One Response to Carnival of souls

  1. mateo says:

    Oh yeah.

    My wife has gotten into funny books through me, and is as familiar with the non-superhero stuff as anyone, though she has definitely tried the capes just to check it out. She’s one of those women’s studies broads, and a domestic violence lawyer nowadays, so I snuck the Brad Meltzer stuff in her pile of books, just to see what she thought. “This is what people READ?” Funny.

    She has totally learned to love comics, though, and is especially fond of Jamie Hernandez and Alan Moore, and she loved 100 bullets (don’t ask me).

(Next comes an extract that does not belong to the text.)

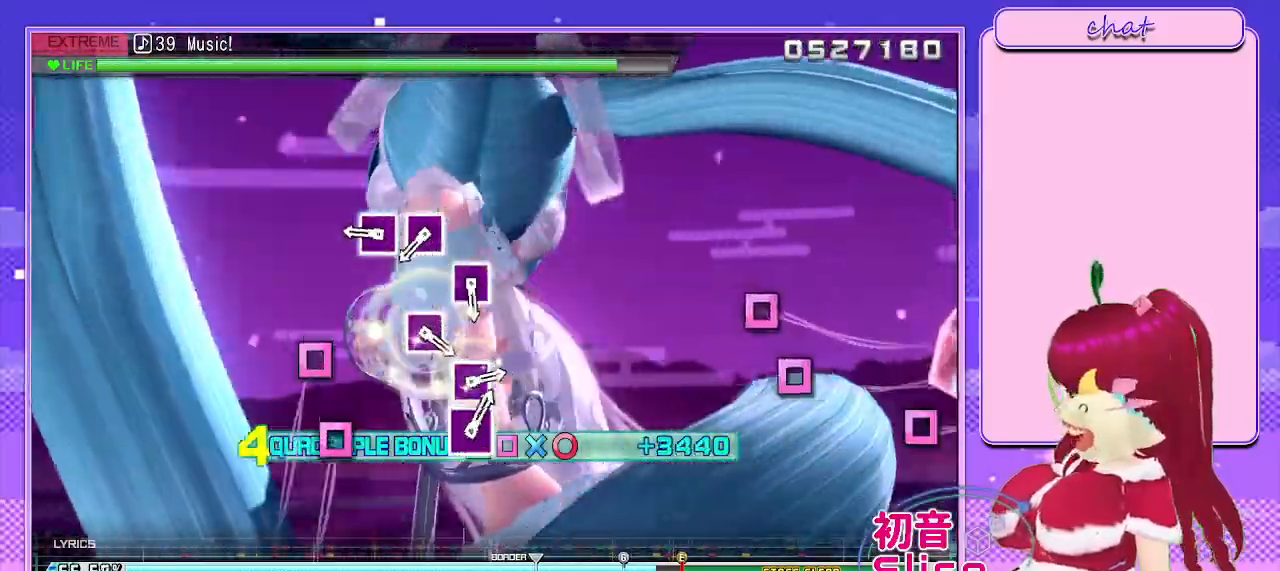
{"dt_ms": 500, "buttons": ["SQUARE", "L2"], "left_stick": "center", "right_stick": "center", "events": [[433, "SQUARE", "down"]]}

    But anytime we go into a DM-type shop, I don’t know, she dresses pretty slutty and the conversation between the three or however many dudes who hang out at the shop just sorta dries up and she feels pretty ogled. Not that this is so new, I guess, but being in a one room shop just made it feel so…focused, I suppose. I’ve been with her, of course, and it was awkward feeling to me, and I have almost no awareness of the people around me, usually. Their suprise is palpable, and it is pretty obvious they feel like whatever they were talking about can no longer be explored in the mixed company. I have been in the stores alone, obviously, and mostly these guys are just talking about the toy resale market, or how cool the hulk’s color is, maybe they just feel self-consciously nerdy with her there, but it does come off real creepy.

    The adult-only porn shelf directly underneath the action figures probably didn’t help.